From left, Caswell park ranger Joel Memmer and camp ground host Debra Moore are welcoming Tachi Yokuts at the state park on Thursday, May 16, at 11 a.m. in the picnic area.

VINCE REMBULAT/The Bulletin


POSTED May 9, 2013 1:15 a.m.

Debra Moore recently worked at Indian Grinding Rock State Historic Park.

It was there at Pine Grove – located 12 miles outside of Jackson along Highway 88 – that her interest grew on the culture and history of the various Native American tribes.

Amply named Grinding Rock, the park has the largest collection of bedrock mortars in the state.

Moore, who wants to educate the locals on Native American heritage and culture, is currently the campground host at Caswell Memorial State Park just outside of Ripon.

She’s been there for the past four years, and was well aware of the tribes – specifically, the Mi-woks and Tachi Yokuts – that once lived along this part of the Stanislaus River.

“They still exist,” Moore said of the Tachi Yokuts on Wednesday.

She’s invited Lalo Franco, who is the cultural heritage director for the Santa Rosa Rancheria Cultural and Historical Preservation Department in Lemoore, to share his heritage at the Thursday, May 16, 11 a.m. free event at Caswell.

“We’re trying to bring history (of the Native Americans) back to the park,” Moore said.

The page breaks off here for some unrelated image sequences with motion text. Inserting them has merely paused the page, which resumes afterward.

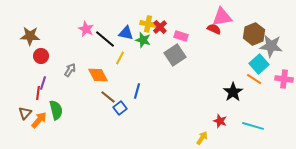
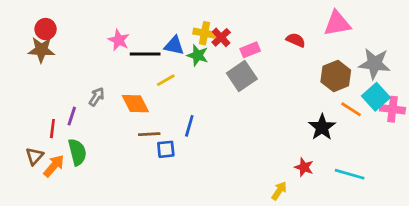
pink triangle: (222, 17) -> (337, 24), moved
brown hexagon: (254, 34) -> (336, 76), moved
pink rectangle: (181, 36) -> (250, 50), turned -40
black line: (105, 39) -> (145, 54), turned -40
red circle: (41, 56) -> (46, 29), moved
yellow line: (120, 58) -> (166, 80), turned 32
cyan square: (259, 64) -> (376, 97), moved
purple line: (43, 83) -> (72, 116), moved
brown line: (108, 97) -> (149, 134), turned -42
blue square: (120, 108) -> (166, 149), turned 32

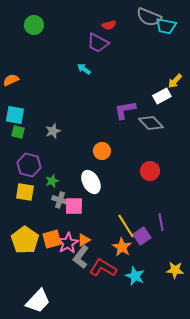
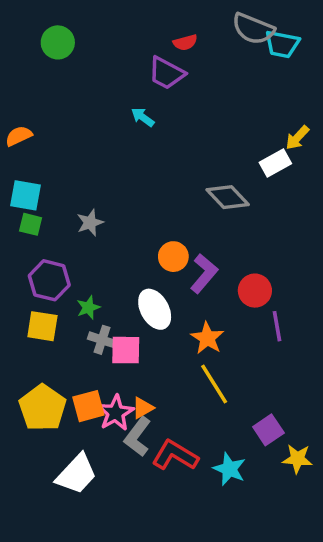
purple L-shape: (125, 110) -> (204, 274), moved, turned 140
gray diamond: (151, 123) -> (228, 197), moved
purple line: (161, 222) -> (277, 326), moved
purple square: (142, 236) -> (268, 430), moved
orange star: (122, 247) -> (207, 338), moved
white trapezoid: (38, 301) -> (76, 474), moved

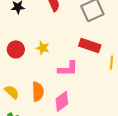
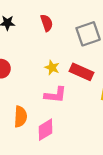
yellow star: (43, 48) -> (52, 68), moved

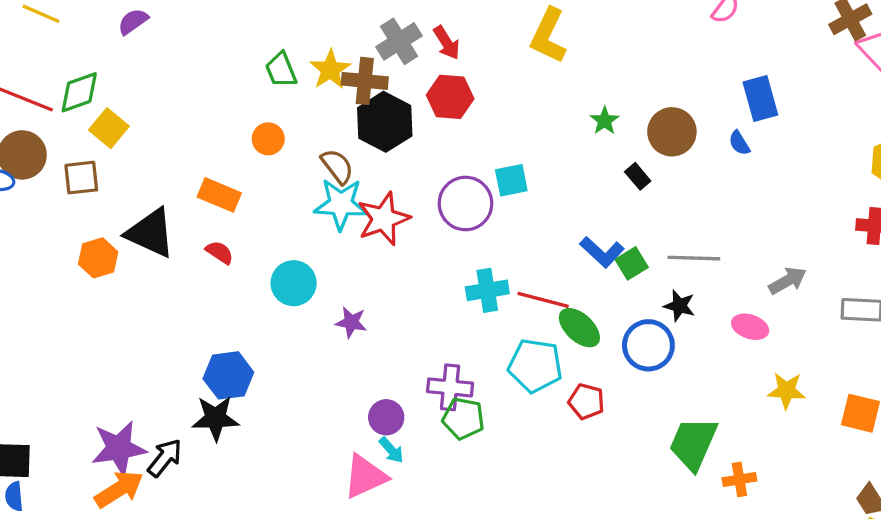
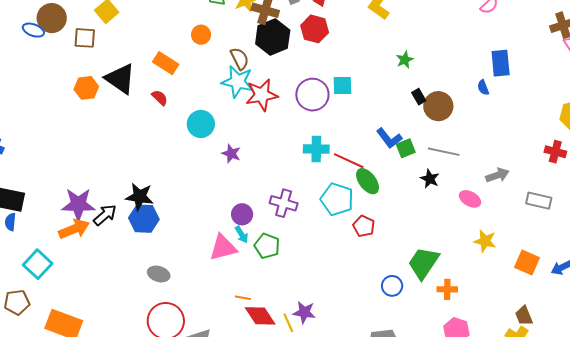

Franco and few others – included are two elders – will educate folks on the cultural ways and values of the Tachi Yokuts.

“We believe that we have inherited from our ancestors a special relationship to our land that we need to honor and protect for our future generations,” according to Franco in his tribe mission statement.

Moore said that Mi-woks and Tachi Yokuts were among the 100,000 tribes found throughout the state dating back to the early 1800s.

“Where are they now?” she asked.

By the early 1930s, the Tachi Yokuts from along the Stanislaus River had been displaced to Lemoore, said Moore, who has been at Caswell for the past four years.

“I always say there are three sides to history – his side, her side, and their side. I want to go to the source,” she said of her Tachi Yokuts guests.

They’ll return to their once proud home – Caswell – to share their history and heritage come next week. “They’ll show 10 to 20 students how to make (Native American) gourd rattles,” she added.

In addition, Joel Memmer, who is in his first year as the park ranger, noted that the sharing of Native American heritage is part of the Caswell education experience.

“We also bring in schools for tours in the summer,” he said.